(To do)
Under this line are records; the part from the line containing "The ownership of" through the line containing "Rik de Busser (PhD, 2009)" should be repeated exactly. Please exclude pictures.

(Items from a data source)

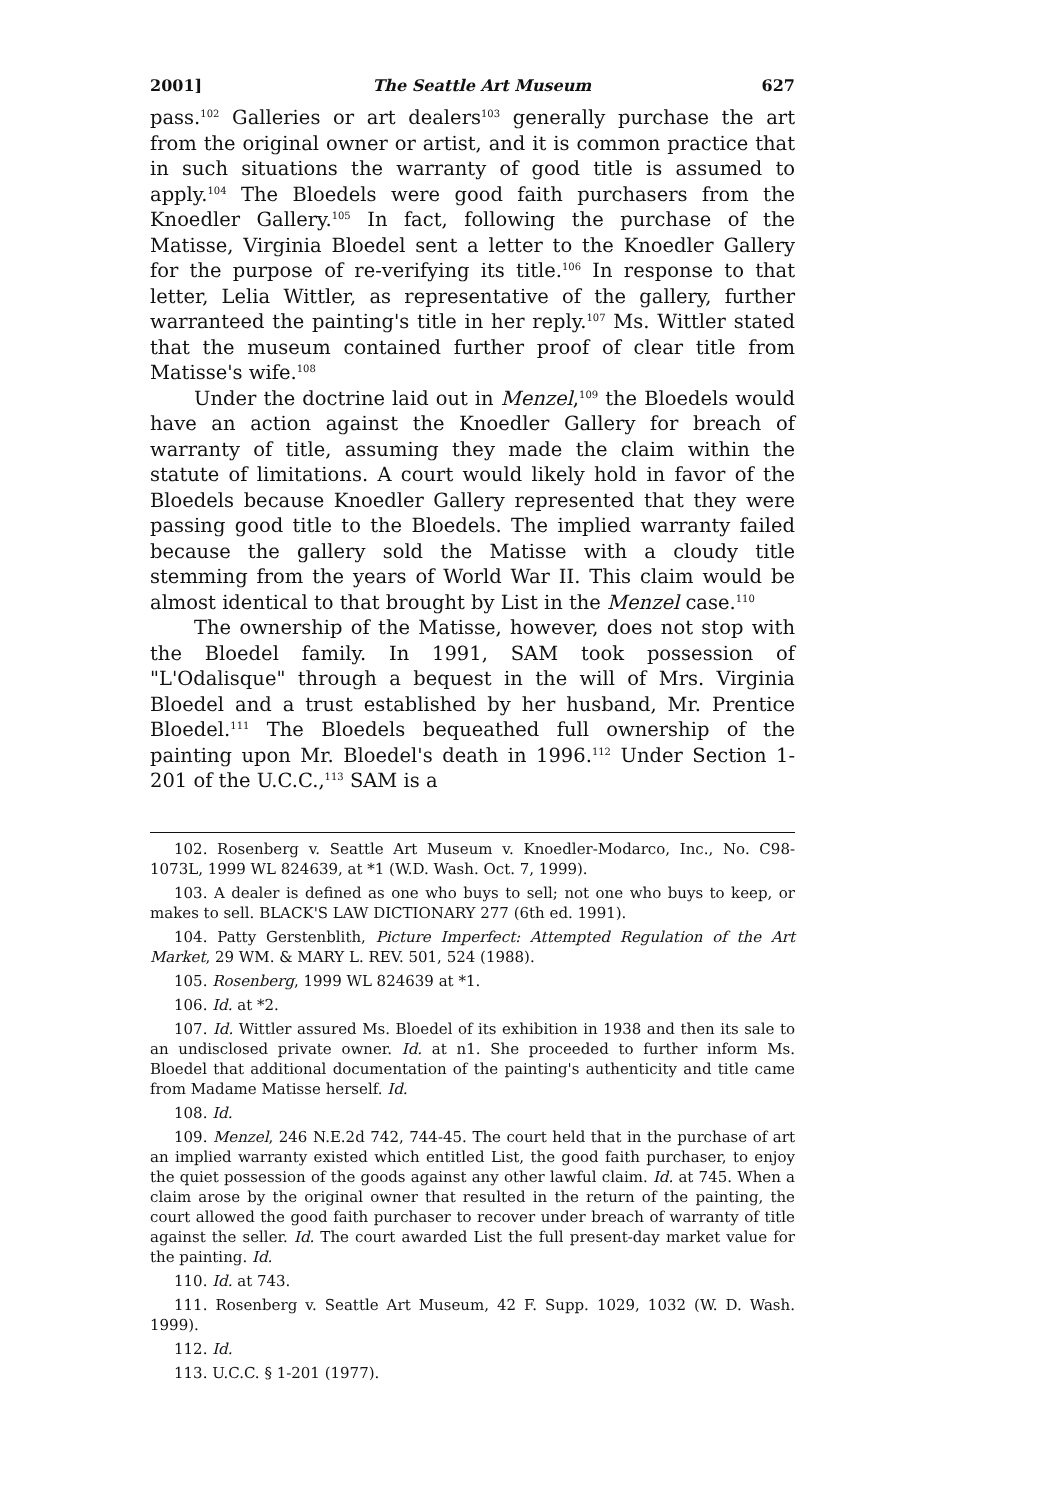2001] The Seattle Art Museum 627
pass.<sup>102</sup> Galleries or art dealers<sup>103</sup> generally purchase the art from the original owner or artist, and it is common practice that in such situations the warranty of good title is assumed to apply.<sup>104</sup> The Bloedels were good faith purchasers from the Knoedler Gallery.<sup>105</sup> In fact, following the purchase of the Matisse, Virginia Bloedel sent a letter to the Knoedler Gallery for the purpose of re-verifying its title.<sup>106</sup> In response to that letter, Lelia Wittler, as representative of the gallery, further warranteed the painting's title in her reply.<sup>107</sup> Ms. Wittler stated that the museum contained further proof of clear title from Matisse's wife.<sup>108</sup>
Under the doctrine laid out in Menzel,<sup>109</sup> the Bloedels would have an action against the Knoedler Gallery for breach of warranty of title, assuming they made the claim within the statute of limitations. A court would likely hold in favor of the Bloedels because Knoedler Gallery represented that they were passing good title to the Bloedels. The implied warranty failed because the gallery sold the Matisse with a cloudy title stemming from the years of World War II. This claim would be almost identical to that brought by List in the Menzel case.<sup>110</sup>
The ownership of the Matisse, however, does not stop with the Bloedel family. In 1991, SAM took possession of "L'Odalisque" through a bequest in the will of Mrs. Virginia Bloedel and a trust established by her husband, Mr. Prentice Bloedel.<sup>111</sup> The Bloedels bequeathed full ownership of the painting upon Mr. Bloedel's death in 1996.<sup>112</sup> Under Section 1-201 of the U.C.C.,<sup>113</sup> SAM is a
102. Rosenberg v. Seattle Art Museum v. Knoedler-Modarco, Inc., No. C98-1073L, 1999 WL 824639, at *1 (W.D. Wash. Oct. 7, 1999).
103. A dealer is defined as one who buys to sell; not one who buys to keep, or makes to sell. BLACK'S LAW DICTIONARY 277 (6th ed. 1991).
104. Patty Gerstenblith, Picture Imperfect: Attempted Regulation of the Art Market, 29 WM. & MARY L. REV. 501, 524 (1988).
105. Rosenberg, 1999 WL 824639 at *1.
106. Id. at *2.
107. Id. Wittler assured Ms. Bloedel of its exhibition in 1938 and then its sale to an undisclosed private owner. Id. at n1. She proceeded to further inform Ms. Bloedel that additional documentation of the painting's authenticity and title came from Madame Matisse herself. Id.
108. Id.
109. Menzel, 246 N.E.2d 742, 744-45. The court held that in the purchase of art an implied warranty existed which entitled List, the good faith purchaser, to enjoy the quiet possession of the goods against any other lawful claim. Id. at 745. When a claim arose by the original owner that resulted in the return of the painting, the court allowed the good faith purchaser to recover under breach of warranty of title against the seller. Id. The court awarded List the full present-day market value for the painting. Id.
110. Id. at 743.
111. Rosenberg v. Seattle Art Museum, 42 F. Supp. 1029, 1032 (W. D. Wash. 1999).
112. Id.
113. U.C.C. § 1-201 (1977).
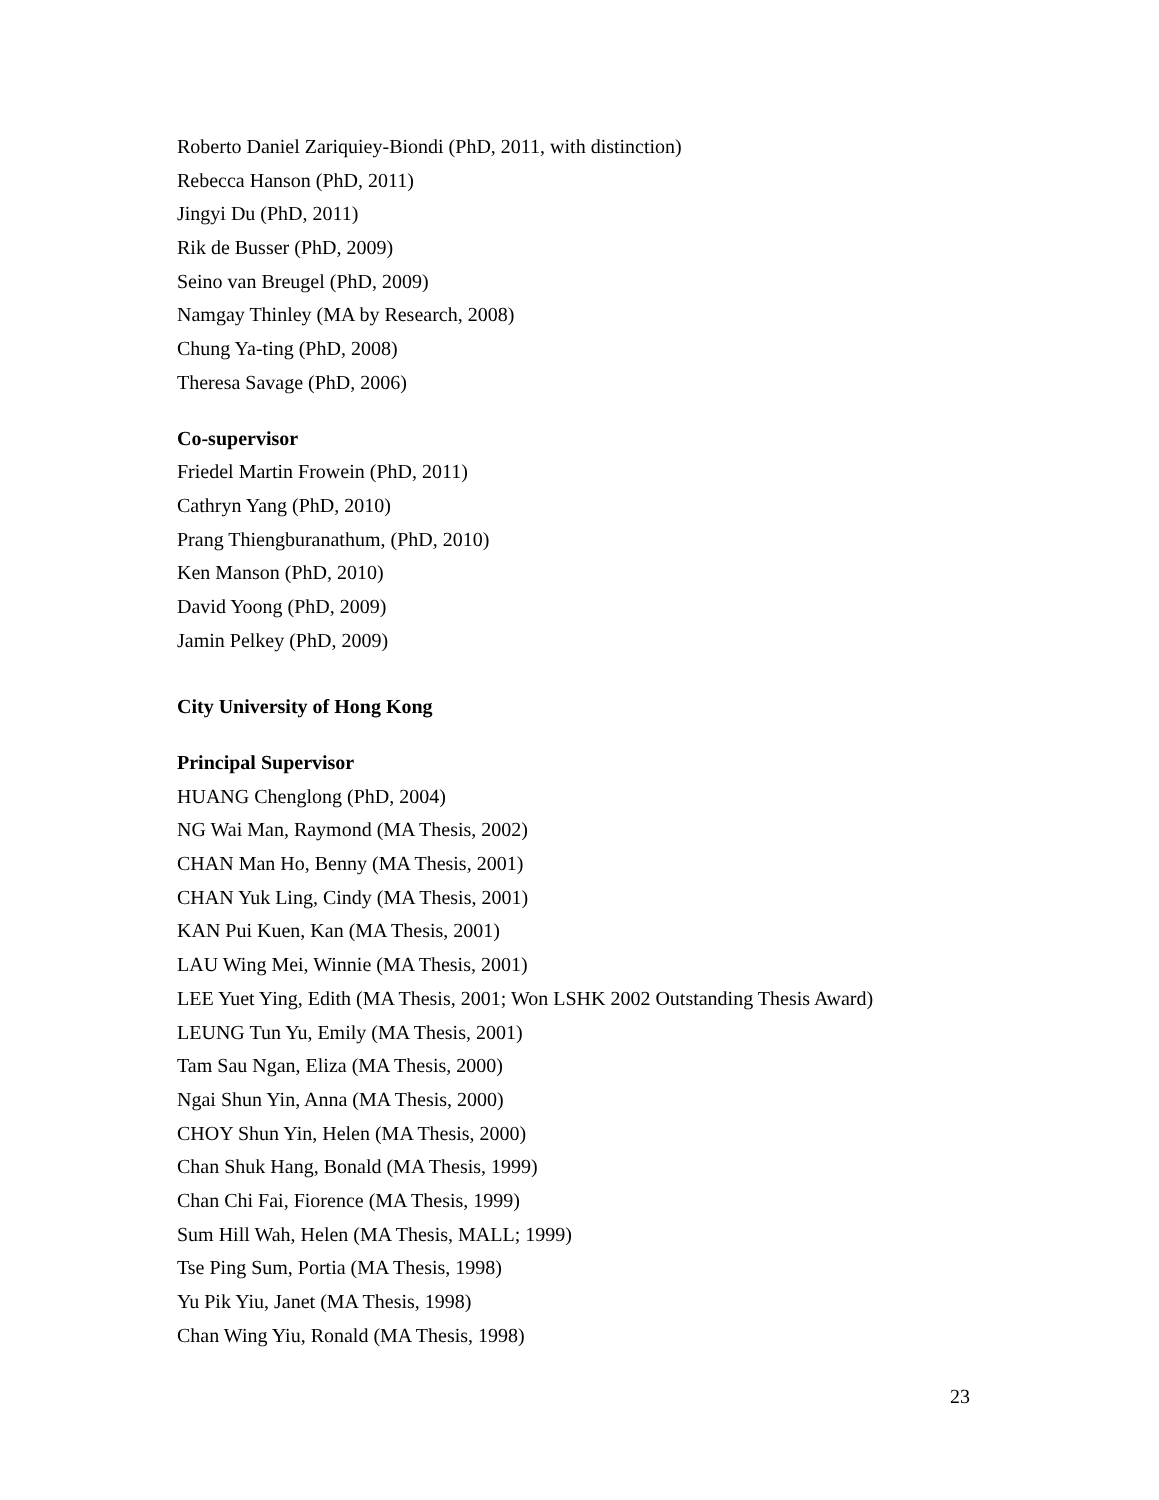Roberto Daniel Zariquiey-Biondi (PhD, 2011, with distinction)
Rebecca Hanson (PhD, 2011)
Jingyi Du (PhD, 2011)
Rik de Busser (PhD, 2009)
Seino van Breugel (PhD, 2009)
Namgay Thinley (MA by Research, 2008)
Chung Ya-ting (PhD, 2008)
Theresa Savage (PhD, 2006)
Co-supervisor
Friedel Martin Frowein (PhD, 2011)
Cathryn Yang (PhD, 2010)
Prang Thiengburanathum, (PhD, 2010)
Ken Manson (PhD, 2010)
David Yoong (PhD, 2009)
Jamin Pelkey (PhD, 2009)
City University of Hong Kong
Principal Supervisor
HUANG Chenglong (PhD, 2004)
NG Wai Man, Raymond (MA Thesis, 2002)
CHAN Man Ho, Benny (MA Thesis, 2001)
CHAN Yuk Ling, Cindy (MA Thesis, 2001)
KAN Pui Kuen, Kan (MA Thesis, 2001)
LAU Wing Mei, Winnie (MA Thesis, 2001)
LEE Yuet Ying, Edith (MA Thesis, 2001; Won LSHK 2002 Outstanding Thesis Award)
LEUNG Tun Yu, Emily (MA Thesis, 2001)
Tam Sau Ngan, Eliza (MA Thesis, 2000)
Ngai Shun Yin, Anna (MA Thesis, 2000)
CHOY Shun Yin, Helen (MA Thesis, 2000)
Chan Shuk Hang, Bonald (MA Thesis, 1999)
Chan Chi Fai, Fiorence (MA Thesis, 1999)
Sum Hill Wah, Helen (MA Thesis, MALL; 1999)
Tse Ping Sum, Portia (MA Thesis, 1998)
Yu Pik Yiu, Janet (MA Thesis, 1998)
Chan Wing Yiu, Ronald (MA Thesis, 1998)
23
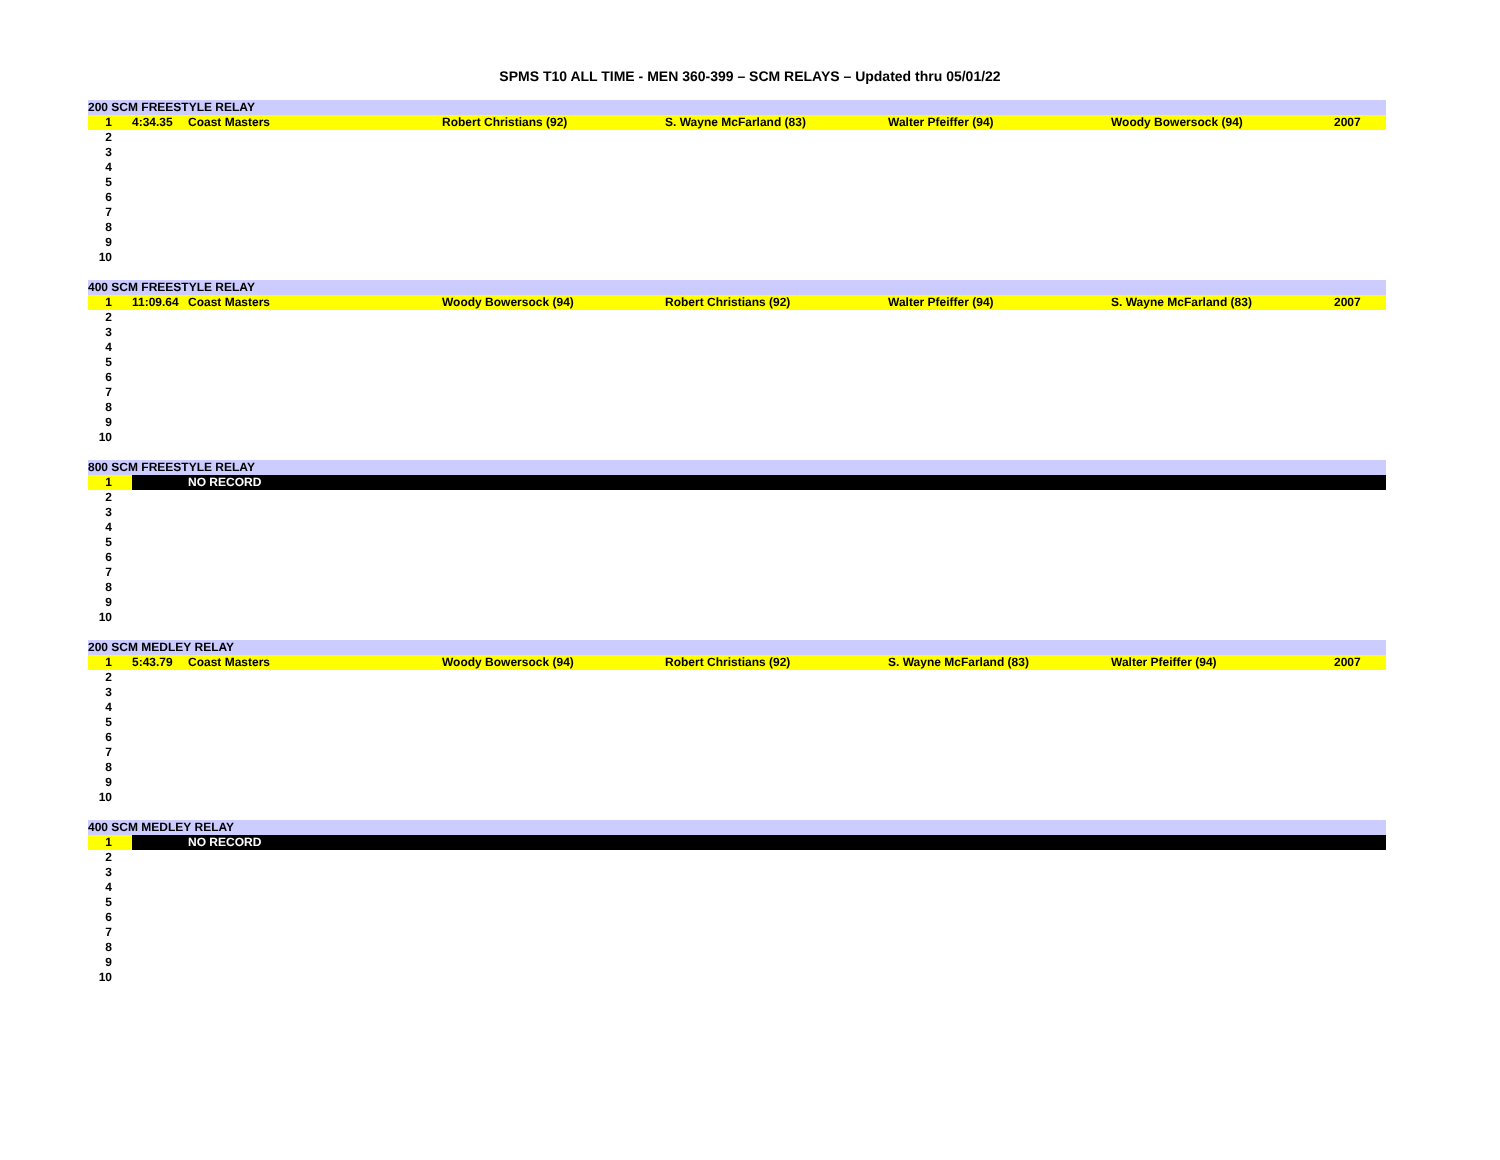SPMS T10 ALL TIME - MEN 360-399 – SCM RELAYS – Updated thru 05/01/22
| 200 SCM FREESTYLE RELAY | | | | | | | |
| --- | --- | --- | --- | --- | --- | --- | --- |
| 1 | 4:34.35 | Coast Masters | Robert Christians (92) | S. Wayne McFarland (83) | Walter Pfeiffer (94) | Woody Bowersock (94) | 2007 |
| 2 | | | | | | | |
| 3 | | | | | | | |
| 4 | | | | | | | |
| 5 | | | | | | | |
| 6 | | | | | | | |
| 7 | | | | | | | |
| 8 | | | | | | | |
| 9 | | | | | | | |
| 10 | | | | | | | |
| 400 SCM FREESTYLE RELAY | | | | | | | |
| --- | --- | --- | --- | --- | --- | --- | --- |
| 1 | 11:09.64 | Coast Masters | Woody Bowersock (94) | Robert Christians (92) | Walter Pfeiffer (94) | S. Wayne McFarland (83) | 2007 |
| 2 | | | | | | | |
| 3 | | | | | | | |
| 4 | | | | | | | |
| 5 | | | | | | | |
| 6 | | | | | | | |
| 7 | | | | | | | |
| 8 | | | | | | | |
| 9 | | | | | | | |
| 10 | | | | | | | |
| 800 SCM FREESTYLE RELAY | | |
| --- | --- | --- |
| 1 | | NO RECORD |
| 2 | | |
| 3 | | |
| 4 | | |
| 5 | | |
| 6 | | |
| 7 | | |
| 8 | | |
| 9 | | |
| 10 | | |
| 200 SCM MEDLEY RELAY | | | | | | | |
| --- | --- | --- | --- | --- | --- | --- | --- |
| 1 | 5:43.79 | Coast Masters | Woody Bowersock (94) | Robert Christians (92) | S. Wayne McFarland (83) | Walter Pfeiffer (94) | 2007 |
| 2 | | | | | | | |
| 3 | | | | | | | |
| 4 | | | | | | | |
| 5 | | | | | | | |
| 6 | | | | | | | |
| 7 | | | | | | | |
| 8 | | | | | | | |
| 9 | | | | | | | |
| 10 | | | | | | | |
| 400 SCM MEDLEY RELAY | | |
| --- | --- | --- |
| 1 | | NO RECORD |
| 2 | | |
| 3 | | |
| 4 | | |
| 5 | | |
| 6 | | |
| 7 | | |
| 8 | | |
| 9 | | |
| 10 | | |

(Exercise answer)
The ownership of the Matisse, however, does not stop with the Bloedel family. In 1991, SAM took possession of "L'Odalisque" through a bequest in the will of Mrs. Virginia Bloedel and a trust established by her husband, Mr. Prentice Bloedel.<sup>111</sup> The Bloedels bequeathed full ownership of the painting upon Mr. Bloedel's death in 1996.<sup>112</sup> Under Section 1-201 of the U.C.C.,<sup>113</sup> SAM is a
102. Rosenberg v. Seattle Art Museum v. Knoedler-Modarco, Inc., No. C98-1073L, 1999 WL 824639, at *1 (W.D. Wash. Oct. 7, 1999).
103. A dealer is defined as one who buys to sell; not one who buys to keep, or makes to sell. BLACK'S LAW DICTIONARY 277 (6th ed. 1991).
104. Patty Gerstenblith, Picture Imperfect: Attempted Regulation of the Art Market, 29 WM. & MARY L. REV. 501, 524 (1988).
105. Rosenberg, 1999 WL 824639 at *1.
106. Id. at *2.
107. Id. Wittler assured Ms. Bloedel of its exhibition in 1938 and then its sale to an undisclosed private owner. Id. at n1. She proceeded to further inform Ms. Bloedel that additional documentation of the painting's authenticity and title came from Madame Matisse herself. Id.
108. Id.
109. Menzel, 246 N.E.2d 742, 744-45. The court held that in the purchase of art an implied warranty existed which entitled List, the good faith purchaser, to enjoy the quiet possession of the goods against any other lawful claim. Id. at 745. When a claim arose by the original owner that resulted in the return of the painting, the court allowed the good faith purchaser to recover under breach of warranty of title against the seller. Id. The court awarded List the full present-day market value for the painting. Id.
110. Id. at 743.
111. Rosenberg v. Seattle Art Museum, 42 F. Supp. 1029, 1032 (W. D. Wash. 1999).
112. Id.
113. U.C.C. § 1-201 (1977).
Roberto Daniel Zariquiey-Biondi (PhD, 2011, with distinction)
Rebecca Hanson (PhD, 2011)
Jingyi Du (PhD, 2011)
Rik de Busser (PhD, 2009)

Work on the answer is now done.